### What is needed
An exact copy of every record below is required, with the pictures left out.

### Collected data entries

---+---

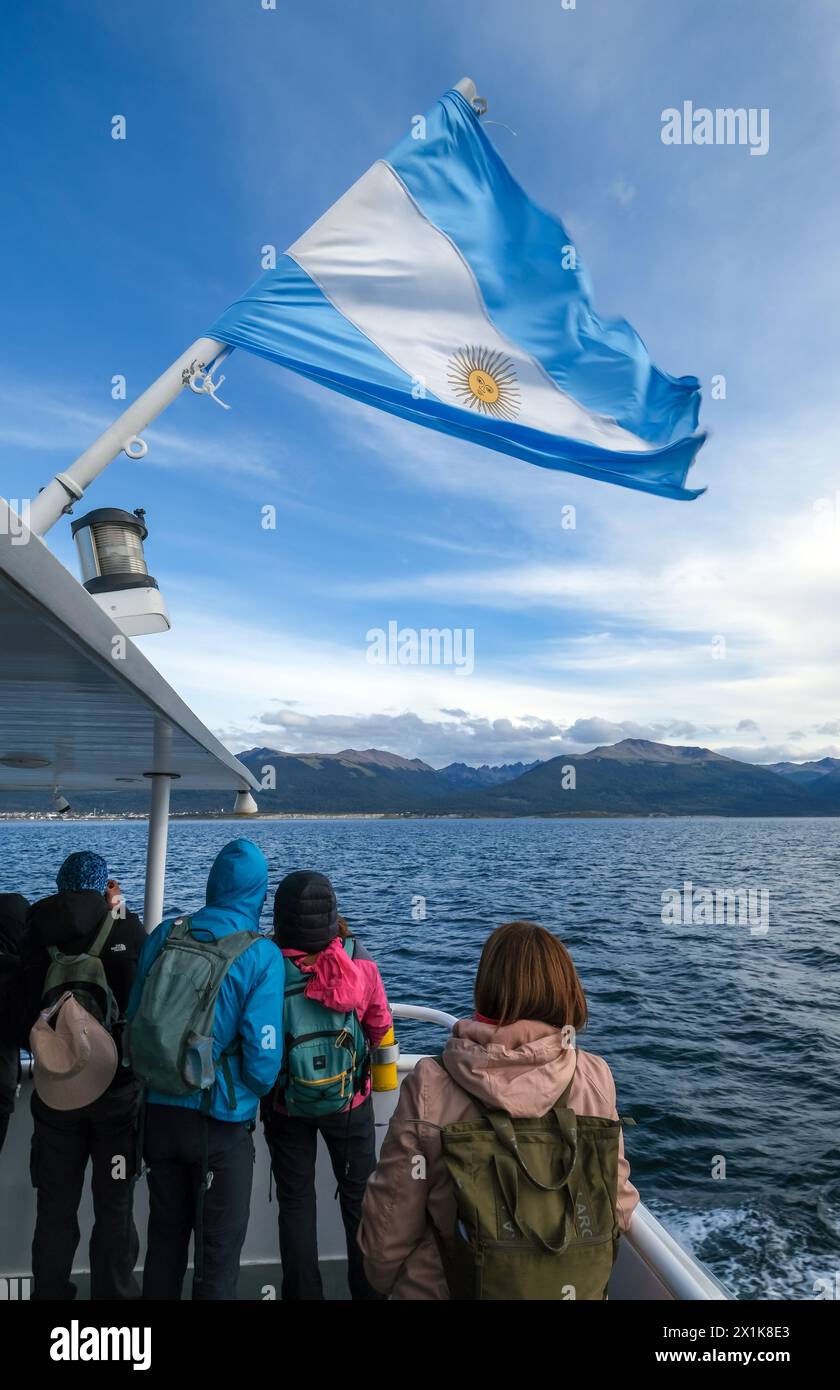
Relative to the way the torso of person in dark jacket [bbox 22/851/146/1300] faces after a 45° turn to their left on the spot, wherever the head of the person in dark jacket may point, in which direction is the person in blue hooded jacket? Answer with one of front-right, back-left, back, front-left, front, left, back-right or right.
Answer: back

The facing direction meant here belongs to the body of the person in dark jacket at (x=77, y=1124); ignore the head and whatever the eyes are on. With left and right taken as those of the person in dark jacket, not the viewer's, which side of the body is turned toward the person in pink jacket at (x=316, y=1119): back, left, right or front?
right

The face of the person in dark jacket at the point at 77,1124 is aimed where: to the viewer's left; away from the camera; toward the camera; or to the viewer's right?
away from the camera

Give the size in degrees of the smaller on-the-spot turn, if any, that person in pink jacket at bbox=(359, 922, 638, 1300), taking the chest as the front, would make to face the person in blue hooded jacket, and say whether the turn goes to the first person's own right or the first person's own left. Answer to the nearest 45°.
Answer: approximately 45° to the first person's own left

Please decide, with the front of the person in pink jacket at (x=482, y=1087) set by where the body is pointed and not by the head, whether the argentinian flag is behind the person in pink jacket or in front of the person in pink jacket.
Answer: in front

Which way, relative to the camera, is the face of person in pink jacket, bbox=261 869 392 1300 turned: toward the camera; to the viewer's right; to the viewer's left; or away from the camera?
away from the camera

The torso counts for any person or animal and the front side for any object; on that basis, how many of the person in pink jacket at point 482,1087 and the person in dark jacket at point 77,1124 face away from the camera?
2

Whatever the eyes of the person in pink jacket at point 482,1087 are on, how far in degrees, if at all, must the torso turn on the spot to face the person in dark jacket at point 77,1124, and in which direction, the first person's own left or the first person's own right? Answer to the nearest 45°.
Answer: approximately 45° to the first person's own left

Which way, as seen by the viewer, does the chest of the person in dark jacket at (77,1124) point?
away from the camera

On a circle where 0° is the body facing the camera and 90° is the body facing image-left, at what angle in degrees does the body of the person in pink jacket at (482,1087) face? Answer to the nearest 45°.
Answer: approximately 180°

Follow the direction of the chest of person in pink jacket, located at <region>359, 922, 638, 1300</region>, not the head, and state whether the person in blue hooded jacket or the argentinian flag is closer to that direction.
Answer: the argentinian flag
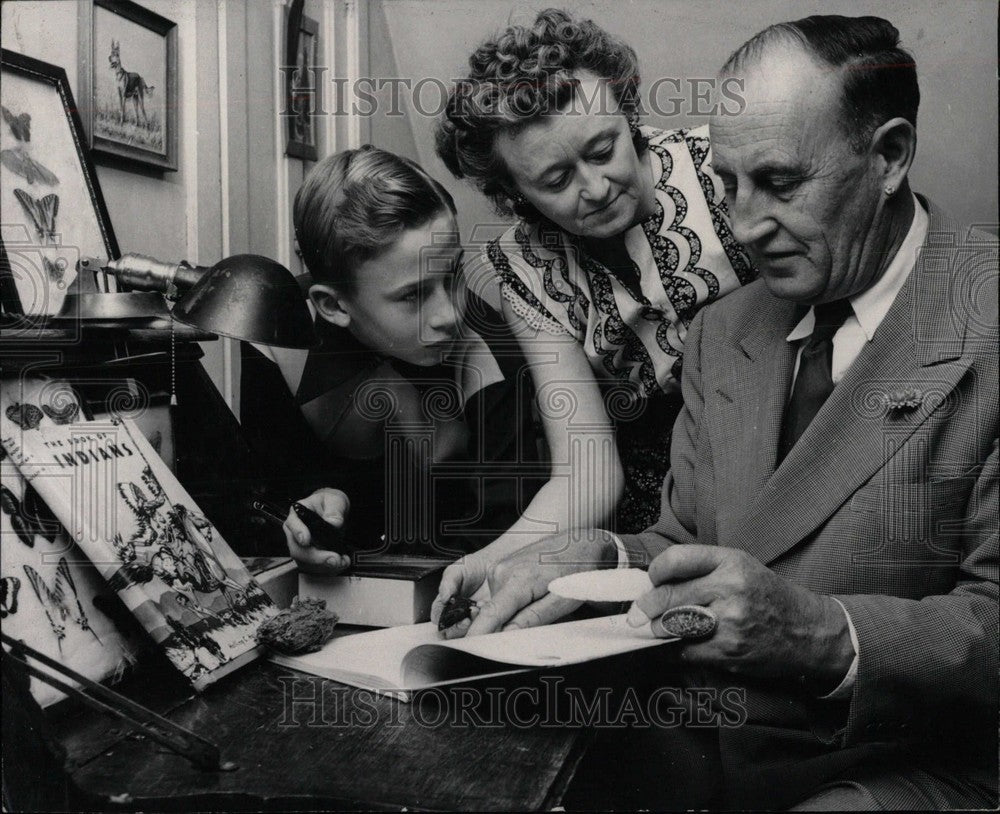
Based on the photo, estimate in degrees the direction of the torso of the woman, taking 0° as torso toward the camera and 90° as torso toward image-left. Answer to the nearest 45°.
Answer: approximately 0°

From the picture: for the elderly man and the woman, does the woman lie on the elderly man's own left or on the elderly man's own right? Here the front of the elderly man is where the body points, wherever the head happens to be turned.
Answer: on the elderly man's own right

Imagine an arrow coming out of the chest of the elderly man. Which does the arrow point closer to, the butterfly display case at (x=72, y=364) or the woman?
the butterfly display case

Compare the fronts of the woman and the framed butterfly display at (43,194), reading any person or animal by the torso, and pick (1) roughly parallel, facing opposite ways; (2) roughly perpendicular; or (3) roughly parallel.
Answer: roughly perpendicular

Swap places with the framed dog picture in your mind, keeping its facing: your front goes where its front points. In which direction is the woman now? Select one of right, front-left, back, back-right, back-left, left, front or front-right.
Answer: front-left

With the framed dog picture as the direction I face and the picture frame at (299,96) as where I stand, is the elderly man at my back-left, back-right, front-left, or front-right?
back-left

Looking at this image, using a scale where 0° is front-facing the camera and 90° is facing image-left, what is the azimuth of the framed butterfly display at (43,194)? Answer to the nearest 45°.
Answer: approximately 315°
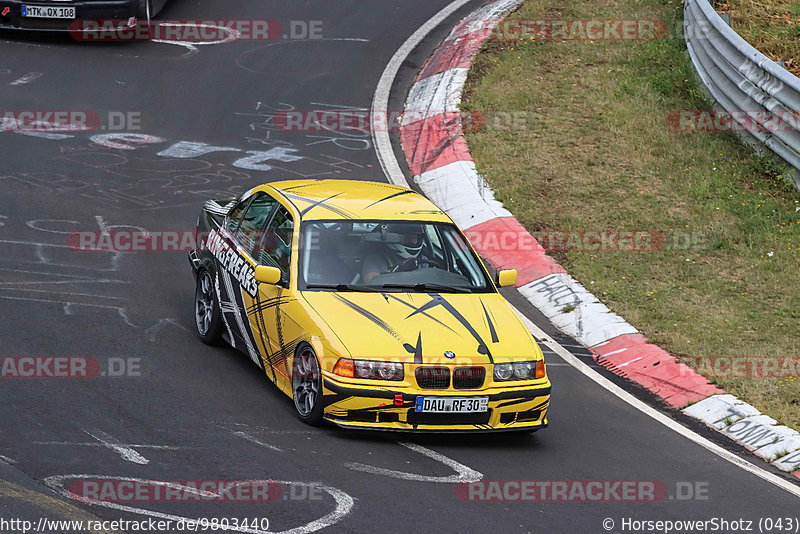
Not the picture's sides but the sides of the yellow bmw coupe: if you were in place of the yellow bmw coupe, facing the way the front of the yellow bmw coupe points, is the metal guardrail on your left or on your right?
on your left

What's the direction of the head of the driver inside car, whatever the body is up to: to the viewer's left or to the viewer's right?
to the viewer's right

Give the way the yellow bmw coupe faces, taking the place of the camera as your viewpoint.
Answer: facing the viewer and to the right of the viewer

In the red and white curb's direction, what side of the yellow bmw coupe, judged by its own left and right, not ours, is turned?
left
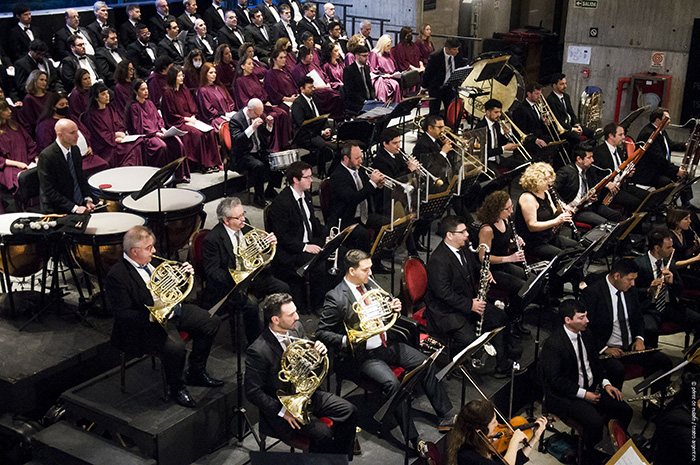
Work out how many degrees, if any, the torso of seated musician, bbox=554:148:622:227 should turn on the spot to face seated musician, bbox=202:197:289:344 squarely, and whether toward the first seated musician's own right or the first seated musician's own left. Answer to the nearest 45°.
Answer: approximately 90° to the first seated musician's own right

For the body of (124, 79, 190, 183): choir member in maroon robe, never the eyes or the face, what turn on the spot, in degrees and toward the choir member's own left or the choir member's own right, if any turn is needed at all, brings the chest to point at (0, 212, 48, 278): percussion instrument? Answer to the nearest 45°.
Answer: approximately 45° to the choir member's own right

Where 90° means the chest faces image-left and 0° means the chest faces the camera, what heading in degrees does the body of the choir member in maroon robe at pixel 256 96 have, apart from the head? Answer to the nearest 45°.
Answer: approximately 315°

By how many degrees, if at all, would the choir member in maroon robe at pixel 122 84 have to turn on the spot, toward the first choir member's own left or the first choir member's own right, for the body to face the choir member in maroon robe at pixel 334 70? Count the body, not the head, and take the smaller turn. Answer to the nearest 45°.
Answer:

---+---

### Response
Relative to the way the torso of person in dark jacket [bbox 22/851/146/1300] faces after a 45° turn to their left on the spot, wherever the head of the person in dark jacket may point, in which direction is the person in blue hooded jacket? Answer with one of front-right, back-left, back, front-left, front, left, back-right or right.
Answer: back

The facing direction meant here belongs to the body of the person in dark jacket at (x=77, y=1124); ignore the head and whatever the eyes are on. With left and right taken as those of the person in dark jacket, not the viewer's, which side of the body is turned toward the person in pink jacket at (x=316, y=1119): back, left, right or front?
right

The face of the person in dark jacket at the point at 77,1124 is aimed where: to the viewer's left; away from the camera; toward the camera; or to the viewer's right?
away from the camera

Give the size in degrees of the smaller on-the-spot turn, if any, that person in pink jacket at bbox=(359, 922, 638, 1300), taking the chest as the front, would make to face the person in blue hooded jacket, and say whether the turn goes to the first person's own right or the first person's own left. Answer to the nearest 45°.
Answer: approximately 45° to the first person's own left

Please decide, with the front of the person in pink jacket at (x=482, y=1087) set by where the body is pointed and not by the head, whether the argentinian flag is behind the person in pink jacket or in front of the person in pink jacket.
Answer: in front

Which way, relative to the camera, is the face of person in pink jacket, bbox=261 869 392 1300 turned: toward the camera; to the viewer's right; to the viewer's left; or away from the camera?
away from the camera

The torso counts for any person or animal and the front side for any object; on that basis, how many of the person in pink jacket at point 482,1087 and the person in dark jacket at point 77,1124 face away from the camera?
2

Whatever the eyes of the person in pink jacket at point 482,1087 are on, how far in degrees, if at all, must the torso turn on the spot to face the person in dark jacket at point 77,1124, and in which direction, the first person's own left or the first person's own right? Answer to the nearest 45°.
Answer: approximately 45° to the first person's own left

Which way, as seen by the viewer, does the chest of the person in dark jacket at (77,1124) point?
away from the camera

On a circle where 0° is the body facing the camera and 90° is the body facing image-left, at what angle in degrees does the body of the person in pink jacket at (482,1087) face? Answer to the nearest 45°.
Answer: approximately 180°

Follow the direction of the chest of person in pink jacket, located at <region>359, 922, 638, 1300</region>, not the head, and state whether the person in blue hooded jacket or the argentinian flag is closer to that direction.
Answer: the argentinian flag
Based on the photo, estimate in degrees the direction of the torso of the woman, taking 0° as torso toward the camera and 90° as torso toward image-left. Answer to the nearest 45°.
Answer: approximately 0°

From the picture: for the elderly man and the woman, does the woman lie on the elderly man's own left or on the elderly man's own right? Here the front of the elderly man is where the body points, wherever the head happens to be turned.
Answer: on the elderly man's own right

Imagine an arrow coming out of the chest of the elderly man. Which does the arrow point closer to, the butterfly display case at (x=72, y=364) or the woman?
the butterfly display case

Compare the fronts of the woman and the framed butterfly display at (43,194), reading any person or animal by the torso, and pick (1) roughly parallel, facing opposite ways; (2) roughly perpendicular; or (3) roughly parallel.
Answer: roughly perpendicular

Swap places with the framed dog picture in your mind, keeping its facing: your front goes where its front points. In which direction is the woman now? Select one of right, front-left, back, back-right, back-left, left, front or front-right.
Answer: front-left

With the framed dog picture as the direction I face and the picture frame at (299,96) as where I stand, is the elderly man at my back-left, back-right, front-left, or front-right?
back-left

Looking at this image, using a scale where 0° is front-facing the camera and 90° is facing image-left, what is the azimuth of the framed butterfly display at (43,194)? Answer to the nearest 45°.
Answer: approximately 315°
Not the picture's sides but the sides of the yellow bmw coupe: if you were in place of the yellow bmw coupe, facing the way the front of the yellow bmw coupe points, is the metal guardrail on your left or on your right?
on your left

What's the direction of the head of the driver inside car, whatever the body is up to: to the viewer's left or to the viewer's right?
to the viewer's right

Give the way the yellow bmw coupe faces, taking the place of the camera as your viewpoint.
Answer: facing the viewer and to the right of the viewer

In the red and white curb's direction, what side of the yellow bmw coupe, judged by its own left and right, not ours, is turned?
left
Work out how many degrees, if any, the torso of seated musician, bbox=554:148:622:227 should turn on the spot to face seated musician, bbox=202:197:289:344 squarely, and whether toward the first seated musician's own right or the first seated musician's own left. Answer to the nearest 45°.
Answer: approximately 90° to the first seated musician's own right

For the body of (124, 79, 190, 183): choir member in maroon robe, never the eyes or the face, what turn on the spot, in degrees and toward the choir member's own left or the choir member's own right, if any turn is needed at all, brings the chest to point at (0, 212, 48, 278): percussion instrument? Answer to the nearest 45°.
Answer: approximately 45° to the choir member's own right

Where 90° means the chest faces image-left and 0° means the chest faces the camera, what heading in degrees does the body of the choir member in maroon robe at pixel 256 96 have, apart from the head? Answer to the nearest 45°.
Answer: approximately 315°

By how many degrees, if at all, would the choir member in maroon robe at pixel 122 84 have to turn on the spot, toward the first choir member's own left or the first choir member's own right, for the body to face the choir member in maroon robe at pixel 334 70? Count the body, not the head, and take the smaller turn. Answer to the nearest 45°.
Answer:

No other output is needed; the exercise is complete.